I believe that’s not the role of PyPI as it is currently designed. PyPI should not be blank-considered a trusted source and I’d prefer this PEP doesn’t play a role in making it appear so. It’s still a responsibility of the project authors to make sure the declared metadata matches their intention and is coherent within a distribution (e.g. text in the license file matches the license expression). Packagers in Fedora are expected to validate that information in the process of including a package into the distribution and raise an issue with projects’ authors if they find discrepancies.

Currently, a project needs to define a name and a version (some build tools will initiate the version for the project author). I don’t see a reason to mandate including licensing information there - it’s not mandatory in the wide software world to license projects (this means no one can use and modify a project, nevertheless it’s perfectly possible to do). I feel the best place to nudge project owners to license things properly is in their issue trackers, and I believe most would happily comply if approached by the downstream packagers.
I don’t see a benefit of an empty string over not including the field at all.

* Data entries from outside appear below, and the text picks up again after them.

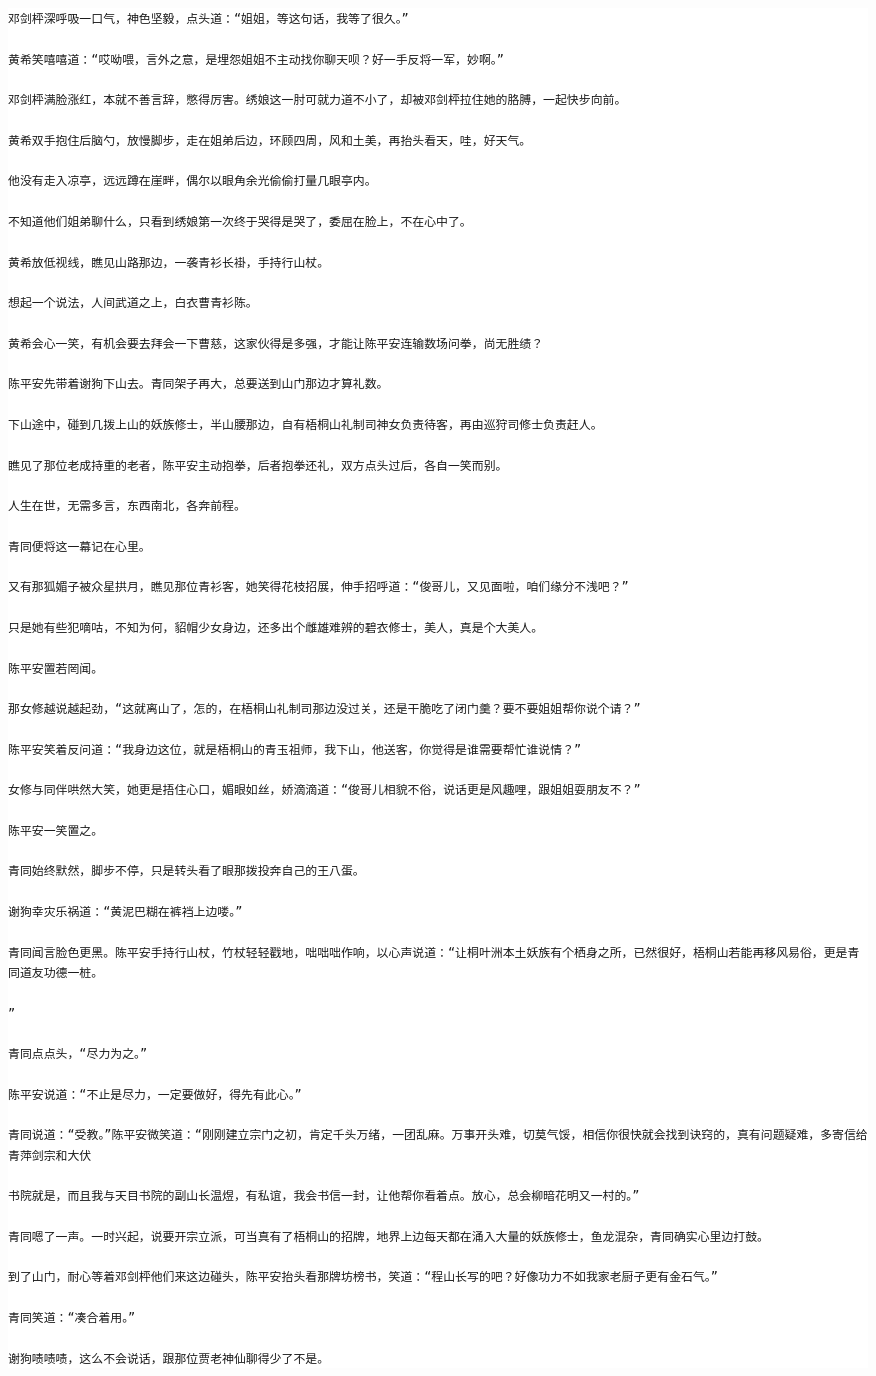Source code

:     邓剑枰深呼吸一口气，神色坚毅，点头道：“姐姐，等这句话，我等了很久。”

    黄希笑嘻嘻道：“哎呦喂，言外之意，是埋怨姐姐不主动找你聊天呗？好一手反将一军，妙啊。”

    邓剑枰满脸涨红，本就不善言辞，憋得厉害。绣娘这一肘可就力道不小了，却被邓剑枰拉住她的胳膊，一起快步向前。

    黄希双手抱住后脑勺，放慢脚步，走在姐弟后边，环顾四周，风和土美，再抬头看天，哇，好天气。

    他没有走入凉亭，远远蹲在崖畔，偶尔以眼角余光偷偷打量几眼亭内。

    不知道他们姐弟聊什么，只看到绣娘第一次终于哭得是哭了，委屈在脸上，不在心中了。

    黄希放低视线，瞧见山路那边，一袭青衫长褂，手持行山杖。

    想起一个说法，人间武道之上，白衣曹青衫陈。

    黄希会心一笑，有机会要去拜会一下曹慈，这家伙得是多强，才能让陈平安连输数场问拳，尚无胜绩？

    陈平安先带着谢狗下山去。青同架子再大，总要送到山门那边才算礼数。

    下山途中，碰到几拨上山的妖族修士，半山腰那边，自有梧桐山礼制司神女负责待客，再由巡狩司修士负责赶人。

    瞧见了那位老成持重的老者，陈平安主动抱拳，后者抱拳还礼，双方点头过后，各自一笑而别。

    人生在世，无需多言，东西南北，各奔前程。

    青同便将这一幕记在心里。

    又有那狐媚子被众星拱月，瞧见那位青衫客，她笑得花枝招展，伸手招呼道：“俊哥儿，又见面啦，咱们缘分不浅吧？”

    只是她有些犯嘀咕，不知为何，貂帽少女身边，还多出个雌雄难辨的碧衣修士，美人，真是个大美人。

    陈平安置若罔闻。

    那女修越说越起劲，“这就离山了，怎的，在梧桐山礼制司那边没过关，还是干脆吃了闭门羹？要不要姐姐帮你说个请？”

    陈平安笑着反问道：“我身边这位，就是梧桐山的青玉祖师，我下山，他送客，你觉得是谁需要帮忙谁说情？”

    女修与同伴哄然大笑，她更是捂住心口，媚眼如丝，娇滴滴道：“俊哥儿相貌不俗，说话更是风趣哩，跟姐姐耍朋友不？”

    陈平安一笑置之。

    青同始终默然，脚步不停，只是转头看了眼那拨投奔自己的王八蛋。

    谢狗幸灾乐祸道：“黄泥巴糊在裤裆上边喽。”

    青同闻言脸色更黑。陈平安手持行山杖，竹杖轻轻戳地，咄咄咄作响，以心声说道：“让桐叶洲本土妖族有个栖身之所，已然很好，梧桐山若能再移风易俗，更是青同道友功德一桩。

    ”

    青同点点头，“尽力为之。”

    陈平安说道：“不止是尽力，一定要做好，得先有此心。”

    青同说道：“受教。”陈平安微笑道：“刚刚建立宗门之初，肯定千头万绪，一团乱麻。万事开头难，切莫气馁，相信你很快就会找到诀窍的，真有问题疑难，多寄信给青萍剑宗和大伏

    书院就是，而且我与天目书院的副山长温煜，有私谊，我会书信一封，让他帮你看着点。放心，总会柳暗花明又一村的。”

    青同嗯了一声。一时兴起，说要开宗立派，可当真有了梧桐山的招牌，地界上边每天都在涌入大量的妖族修士，鱼龙混杂，青同确实心里边打鼓。

    到了山门，耐心等着邓剑枰他们来这边碰头，陈平安抬头看那牌坊榜书，笑道：“程山长写的吧？好像功力不如我家老厨子更有金石气。”

    青同笑道：“凑合着用。”

    谢狗啧啧啧，这么不会说话，跟那位贾老神仙聊得少了不是。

With my Fedora packager hat on, I’m on the side of making the proposal as minimal as possible to achieve consensus over the implementation. The gist is that we need the SPDX standard and we need to be able to locate the license files. The feedback from folks being in that chain before us, like build and publishing tools authors, is much appreciated.

dstufft · May 27, 2024, 1:31am

For whatever it’s worth, I believe PyPI will almost certainly validate the syntax of a License-Expression (which includes validating that it contains valid identifiers), but will almost certainly not attempt to verify that a License-Expression clause is actually an accurate representation of license for a given project.

It was previously mentioned, but there’s also not a mechanism for us to backfill this metadata on PyPI, the METADATA file in an archive is what it is, and we can’t modify that.

We’re also unlikely to require this information unless the PEP requires us to do it. I don’t think we should require it though, as others have mentioned required fields tend to be filled in with garbage to “get things working”, so we should be careful that our list of required fields is kept pretty minimal.

I think that having SHOULD for a build back end to validate the expression is syntactically correct is a reasonable thing to include, SHOULD is explicitly there to allow implementers to opt out of doing something when they have a good reason for doing so, while suggesting that it is a good idea for them to do it if possible.